## Exercise requirements
All of the records are to be reproduced exactly.

## Records provided
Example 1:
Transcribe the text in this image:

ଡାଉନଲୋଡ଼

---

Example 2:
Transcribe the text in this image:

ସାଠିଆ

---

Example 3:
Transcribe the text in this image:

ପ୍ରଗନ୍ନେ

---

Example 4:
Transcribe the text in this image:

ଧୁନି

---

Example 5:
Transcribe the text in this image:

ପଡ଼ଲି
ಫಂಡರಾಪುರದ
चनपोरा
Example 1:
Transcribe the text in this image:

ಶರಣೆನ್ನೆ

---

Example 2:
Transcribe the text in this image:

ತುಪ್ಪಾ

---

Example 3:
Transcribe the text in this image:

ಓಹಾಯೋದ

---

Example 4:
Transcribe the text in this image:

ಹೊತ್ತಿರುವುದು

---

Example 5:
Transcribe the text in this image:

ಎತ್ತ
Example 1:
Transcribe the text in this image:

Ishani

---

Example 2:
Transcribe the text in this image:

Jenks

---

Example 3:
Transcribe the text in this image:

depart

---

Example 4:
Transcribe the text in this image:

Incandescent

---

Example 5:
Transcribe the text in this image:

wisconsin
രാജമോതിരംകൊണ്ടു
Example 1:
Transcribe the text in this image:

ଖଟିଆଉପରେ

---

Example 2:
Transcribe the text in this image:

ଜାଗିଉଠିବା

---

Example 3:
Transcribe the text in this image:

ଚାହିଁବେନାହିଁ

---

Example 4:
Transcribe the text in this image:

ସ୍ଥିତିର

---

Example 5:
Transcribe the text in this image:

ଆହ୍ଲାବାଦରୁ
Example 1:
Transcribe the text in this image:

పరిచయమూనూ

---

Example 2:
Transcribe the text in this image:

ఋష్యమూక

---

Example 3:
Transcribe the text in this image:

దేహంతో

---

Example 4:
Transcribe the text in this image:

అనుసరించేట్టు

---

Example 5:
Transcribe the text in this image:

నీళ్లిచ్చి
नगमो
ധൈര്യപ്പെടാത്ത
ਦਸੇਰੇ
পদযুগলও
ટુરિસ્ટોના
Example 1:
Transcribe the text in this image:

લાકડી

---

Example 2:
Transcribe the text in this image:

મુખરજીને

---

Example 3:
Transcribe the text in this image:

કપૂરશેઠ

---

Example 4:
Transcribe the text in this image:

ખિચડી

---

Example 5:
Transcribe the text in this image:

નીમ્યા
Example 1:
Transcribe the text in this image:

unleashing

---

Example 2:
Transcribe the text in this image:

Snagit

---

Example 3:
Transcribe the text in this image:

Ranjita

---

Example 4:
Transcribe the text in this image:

## Answer space
Example 1:
Transcribe the text in this image:

ଡାଉନଲୋଡ଼

---

Example 2:
Transcribe the text in this image:

ସାଠିଆ

---

Example 3:
Transcribe the text in this image:

ପ୍ରଗନ୍ନେ

---

Example 4:
Transcribe the text in this image:

ଧୁନି

---

Example 5:
Transcribe the text in this image:

ପଡ଼ଲି
ಫಂಡರಾಪುರದ
चनपोरा
Example 1:
Transcribe the text in this image:

ಶರಣೆನ್ನೆ

---

Example 2:
Transcribe the text in this image:

ತುಪ್ಪಾ

---

Example 3:
Transcribe the text in this image:

ಓಹಾಯೋದ

---

Example 4:
Transcribe the text in this image:

ಹೊತ್ತಿರುವುದು

---

Example 5:
Transcribe the text in this image:

ಎತ್ತ
Example 1:
Transcribe the text in this image:

Ishani

---

Example 2:
Transcribe the text in this image:

Jenks

---

Example 3:
Transcribe the text in this image:

depart

---

Example 4:
Transcribe the text in this image:

Incandescent

---

Example 5:
Transcribe the text in this image:

wisconsin
രാജമോതിരംകൊണ്ടു
Example 1:
Transcribe the text in this image:

ଖଟିଆଉପରେ

---

Example 2:
Transcribe the text in this image:

ଜାଗିଉଠିବା

---

Example 3:
Transcribe the text in this image:

ଚାହିଁବେନାହିଁ

---

Example 4:
Transcribe the text in this image:

ସ୍ଥିତିର

---

Example 5:
Transcribe the text in this image:

ଆହ୍ଲାବାଦରୁ
Example 1:
Transcribe the text in this image:

పరిచయమూనూ

---

Example 2:
Transcribe the text in this image:

ఋష్యమూక

---

Example 3:
Transcribe the text in this image:

దేహంతో

---

Example 4:
Transcribe the text in this image:

అనుసరించేట్టు

---

Example 5:
Transcribe the text in this image:

నీళ్లిచ్చి
नगमो
ധൈര്യപ്പെടാത്ത
ਦਸੇਰੇ
পদযুগলও
ટુરિસ્ટોના
Example 1:
Transcribe the text in this image:

લાકડી

---

Example 2:
Transcribe the text in this image:

મુખરજીને

---

Example 3:
Transcribe the text in this image:

કપૂરશેઠ

---

Example 4:
Transcribe the text in this image:

ખિચડી

---

Example 5:
Transcribe the text in this image:

નીમ્યા
Example 1:
Transcribe the text in this image:

unleashing

---

Example 2:
Transcribe the text in this image:

Snagit

---

Example 3:
Transcribe the text in this image:

Ranjita

---

Example 4:
Transcribe the text in this image:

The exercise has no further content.